▸ **Work task**
Your answer is the line containing "- **Notes**: This is" plus every line after it to the end of the data below, transcribed exactly and with nothing else.

▸ **Record extracts**
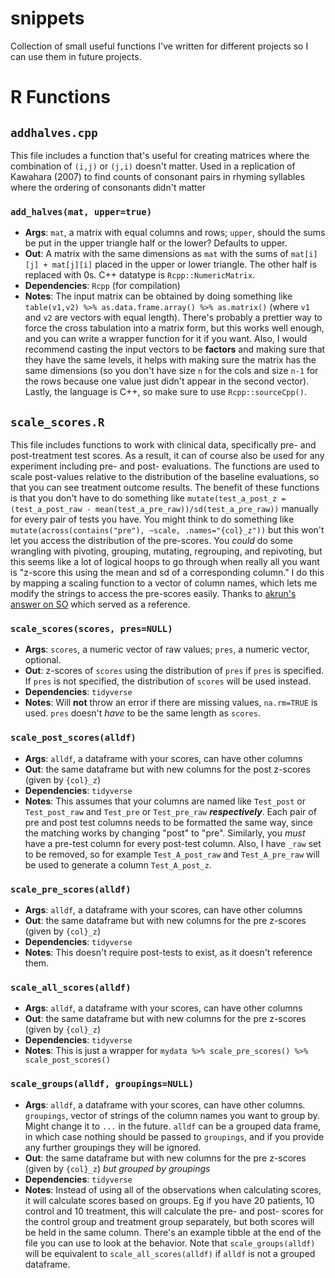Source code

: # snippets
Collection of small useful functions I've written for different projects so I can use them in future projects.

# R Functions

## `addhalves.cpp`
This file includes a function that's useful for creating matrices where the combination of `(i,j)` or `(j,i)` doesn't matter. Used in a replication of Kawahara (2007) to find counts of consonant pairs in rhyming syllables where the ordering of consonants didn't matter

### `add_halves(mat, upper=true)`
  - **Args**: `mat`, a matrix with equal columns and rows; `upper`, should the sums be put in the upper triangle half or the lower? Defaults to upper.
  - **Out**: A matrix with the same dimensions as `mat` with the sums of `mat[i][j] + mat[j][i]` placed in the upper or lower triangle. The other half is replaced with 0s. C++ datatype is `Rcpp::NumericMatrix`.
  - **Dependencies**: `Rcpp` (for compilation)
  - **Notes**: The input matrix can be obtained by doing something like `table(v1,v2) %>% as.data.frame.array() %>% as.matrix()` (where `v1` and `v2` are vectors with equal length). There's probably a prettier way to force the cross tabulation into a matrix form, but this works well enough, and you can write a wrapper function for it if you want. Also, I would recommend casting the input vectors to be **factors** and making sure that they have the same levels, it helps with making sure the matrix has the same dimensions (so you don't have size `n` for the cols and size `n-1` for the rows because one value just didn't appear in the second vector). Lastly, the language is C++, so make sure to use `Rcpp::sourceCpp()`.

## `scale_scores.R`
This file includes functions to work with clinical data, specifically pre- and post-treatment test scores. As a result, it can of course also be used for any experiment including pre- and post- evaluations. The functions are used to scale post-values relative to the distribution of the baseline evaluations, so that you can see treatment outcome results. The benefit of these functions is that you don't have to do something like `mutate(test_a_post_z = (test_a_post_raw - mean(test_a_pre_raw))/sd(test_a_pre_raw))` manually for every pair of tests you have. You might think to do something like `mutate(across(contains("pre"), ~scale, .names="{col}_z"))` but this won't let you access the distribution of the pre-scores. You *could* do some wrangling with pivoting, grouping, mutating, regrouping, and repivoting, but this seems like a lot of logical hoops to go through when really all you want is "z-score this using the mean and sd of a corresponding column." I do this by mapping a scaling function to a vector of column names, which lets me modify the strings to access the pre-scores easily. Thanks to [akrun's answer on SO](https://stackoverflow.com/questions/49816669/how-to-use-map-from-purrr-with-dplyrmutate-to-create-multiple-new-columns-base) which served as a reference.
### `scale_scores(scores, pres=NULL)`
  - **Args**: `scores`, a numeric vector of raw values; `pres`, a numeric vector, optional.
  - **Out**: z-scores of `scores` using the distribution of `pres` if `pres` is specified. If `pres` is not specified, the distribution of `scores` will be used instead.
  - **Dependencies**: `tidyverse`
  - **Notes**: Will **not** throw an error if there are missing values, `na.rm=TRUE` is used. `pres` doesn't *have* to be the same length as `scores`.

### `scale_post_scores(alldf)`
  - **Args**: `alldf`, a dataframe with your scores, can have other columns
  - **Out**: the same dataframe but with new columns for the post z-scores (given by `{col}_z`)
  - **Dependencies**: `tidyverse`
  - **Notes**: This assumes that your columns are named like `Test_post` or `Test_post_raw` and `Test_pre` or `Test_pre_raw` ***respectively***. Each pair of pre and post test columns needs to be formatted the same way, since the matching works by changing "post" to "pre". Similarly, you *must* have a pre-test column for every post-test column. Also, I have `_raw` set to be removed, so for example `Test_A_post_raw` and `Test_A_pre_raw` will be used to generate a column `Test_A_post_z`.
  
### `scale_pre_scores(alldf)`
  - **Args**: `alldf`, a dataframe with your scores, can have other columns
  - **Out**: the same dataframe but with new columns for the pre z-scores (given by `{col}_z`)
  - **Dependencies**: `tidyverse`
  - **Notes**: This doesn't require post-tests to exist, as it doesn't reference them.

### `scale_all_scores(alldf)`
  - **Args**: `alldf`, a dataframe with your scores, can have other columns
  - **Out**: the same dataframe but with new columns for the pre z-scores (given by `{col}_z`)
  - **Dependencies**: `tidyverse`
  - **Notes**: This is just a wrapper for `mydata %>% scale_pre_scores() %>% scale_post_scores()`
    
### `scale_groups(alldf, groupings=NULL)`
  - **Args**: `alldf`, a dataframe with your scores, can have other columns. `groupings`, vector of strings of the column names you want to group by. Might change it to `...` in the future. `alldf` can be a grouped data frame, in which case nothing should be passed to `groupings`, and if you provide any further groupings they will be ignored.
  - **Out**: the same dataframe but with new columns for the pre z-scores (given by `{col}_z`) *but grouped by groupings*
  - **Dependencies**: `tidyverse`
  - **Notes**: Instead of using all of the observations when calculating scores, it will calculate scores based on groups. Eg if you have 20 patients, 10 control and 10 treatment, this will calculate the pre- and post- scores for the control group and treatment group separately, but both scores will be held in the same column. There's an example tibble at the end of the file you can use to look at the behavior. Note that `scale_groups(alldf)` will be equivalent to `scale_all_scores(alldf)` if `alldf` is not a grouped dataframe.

▸ **Solution for this problem**
  - **Notes**: This is just a wrapper for `mydata %>% scale_pre_scores() %>% scale_post_scores()`
    
### `scale_groups(alldf, groupings=NULL)`
  - **Args**: `alldf`, a dataframe with your scores, can have other columns. `groupings`, vector of strings of the column names you want to group by. Might change it to `...` in the future. `alldf` can be a grouped data frame, in which case nothing should be passed to `groupings`, and if you provide any further groupings they will be ignored.
  - **Out**: the same dataframe but with new columns for the pre z-scores (given by `{col}_z`) *but grouped by groupings*
  - **Dependencies**: `tidyverse`
  - **Notes**: Instead of using all of the observations when calculating scores, it will calculate scores based on groups. Eg if you have 20 patients, 10 control and 10 treatment, this will calculate the pre- and post- scores for the control group and treatment group separately, but both scores will be held in the same column. There's an example tibble at the end of the file you can use to look at the behavior. Note that `scale_groups(alldf)` will be equivalent to `scale_all_scores(alldf)` if `alldf` is not a grouped dataframe.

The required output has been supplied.